It’s widely thought that the financial sector should be on the front lines in the fight against climate change, not only because of “climate-related financial risk” but also because they’re responsible for incorporating sustainability into their own portfolio.
There’s been a surge in green labeled-issuances, e.g. Green bonds, but there is insufficient transparency in regards to what the money is used for and, therefore, the bonds aren’t necessarily always green or don’t always provide additional green value.
Green bonds also lack standardization, which makes it difficult to determine if the bonds are effectively green or not.
According to an FT article, bankers have defended issuers against the ‘greenwashing’ accusations, saying that “while green bonds may be an imperfect weapon in attacking climate change, they can still help to move companies in a cleaner direction”.
“The boundaries of what can reasonably be called green have been tested a few times,” said Johanna Kob, Head of Responsible Investment at insurance group Zurich, adding that greenwashing, in her view, does not happen often.
“The world is not black and white,” claimed Kjerstin Braathen, head of Norwegian financial services group NDB. “It is not going to be green or brown. It is really a broader part of the full business environment that has to transition into a new world.”
To solve this, the EU and the International Organization for Standardization are both preparing a Green Bond Standard based on existing principles; the International Capital Markets Association has also established voluntary guidelines.
New costly regulatory fulfillment apart, would a new standardization really be enough to see some effective changes, and more importantly, would it be convenient for the issuers and investors?
In this matter, China seems to be far ahead. The Shenzhen Green Finance Committee in China, in partnership with the Energy Blockchain Labs (using IBM Blockchain technology), International Institute of Green Finance, and the China Emissions Exchange are piloting the use of blockchain and IoT chips embedded in green assets to digitize the green certification and verification process.
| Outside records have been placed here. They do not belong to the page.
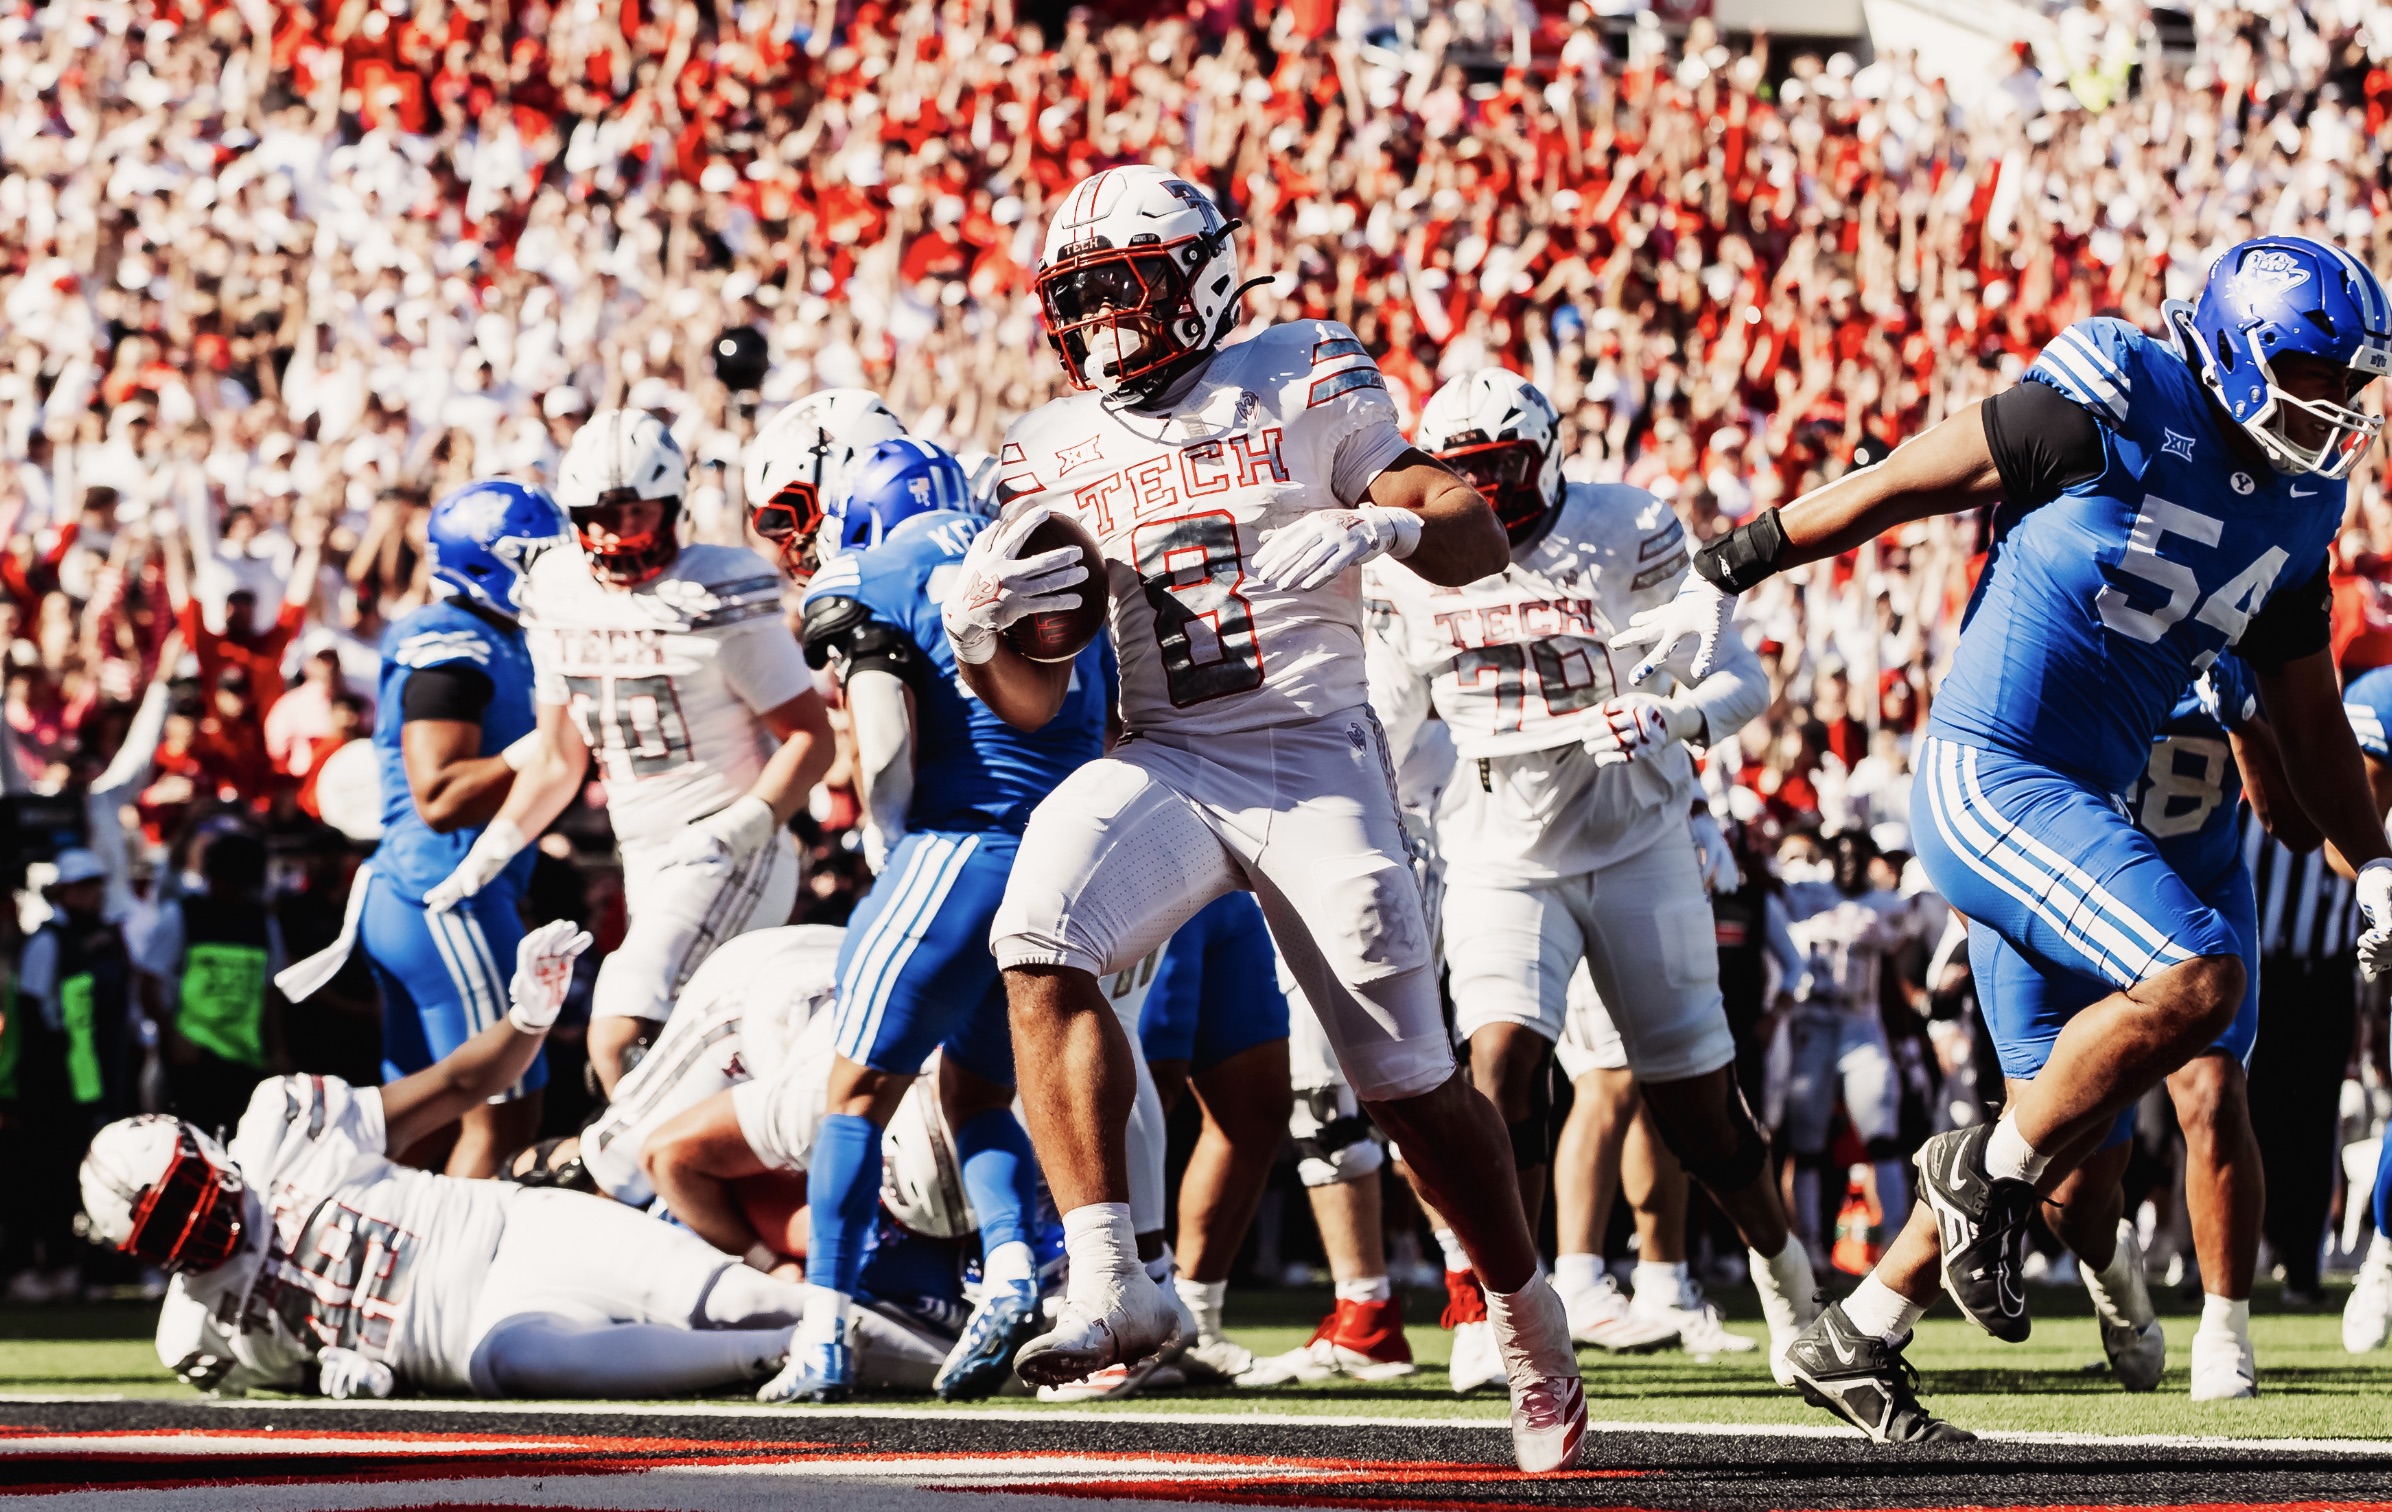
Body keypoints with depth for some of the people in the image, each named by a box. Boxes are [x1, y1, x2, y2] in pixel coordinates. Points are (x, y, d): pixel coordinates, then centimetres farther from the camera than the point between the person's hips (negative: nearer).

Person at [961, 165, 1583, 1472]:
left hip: (1319, 761, -3)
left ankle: (1532, 1328, 18)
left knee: (1410, 1081, -4)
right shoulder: (1058, 451, 10)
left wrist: (1382, 525, -21)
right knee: (1041, 939, -28)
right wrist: (973, 627, -12)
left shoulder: (1303, 385, 1)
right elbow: (1033, 699, 10)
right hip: (1162, 765, 3)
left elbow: (1481, 541, 0)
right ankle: (1109, 1285, -31)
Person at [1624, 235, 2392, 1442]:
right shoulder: (2114, 411, -12)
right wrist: (1729, 573, -2)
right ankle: (1988, 1172, -6)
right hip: (1988, 778, -8)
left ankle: (1855, 1342, 19)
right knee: (2196, 978, -26)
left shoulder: (2294, 508, 10)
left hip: (2078, 804, 8)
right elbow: (1901, 484, -5)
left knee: (2078, 1119, 7)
Data from green assets is collected through IoT, stored in real-time on the blockchain, and converted into financial information.
The characteristics of the blockchain meet the financial markets’ requirements for asset information that is trusted and traceable. In parallel, IoT provides real-time access to large quantities of cheap performance data, which makes measuring and tracking the performance of green assets cost-effective and efficient.
Combined, these two technologies can reduce the data-costs and increase investor’s confidence in measuring, labeling and verification of sustainable assets. They can also be used to programmatically update the investors on the proper functioning and actual sustainability of the assets they have previously financed.
Moreover, according to The Economist, investors are also very concerned about “transition risks”. Carbon taxes, tradable emissions permits, and other policies to chivvy along the process of making economies greener by imposing costs on companies.
Having a set of IoT sensors connected to the green assets is key to precisely monitoring, for instance, the amount of CO2 emitted; as well as measuring and managing the transition risk and performing simulations for hypothetical scenarios (e.g. higher expected carbon taxes, etc.)
According to the World Economic Forum, an analysis of more than 640 IoT deployments showed that 84% of existing IoT deployments can address the Sustainable Development Goals, even though the impacts on sustainability were not their main driver.
With estimates that the average annual number of connected IoT devices worldwide will reach 125 billion by 2030, IoT could play a significant role in encouraging financing for sustainable development.
The Bottom Line
Institutional investors, as well as central banks, can influence which project or company will prosper in the future.
Financial institutions, like banks and asset managers, on the other hand, have the responsibility of digesting green asset data and continuously transferring the flow of information to investors.
So, what’s standing between us and the application of IoT throughout the supply chain? Don’t we want to ensure that financial resources are being utilized correctly to add green value?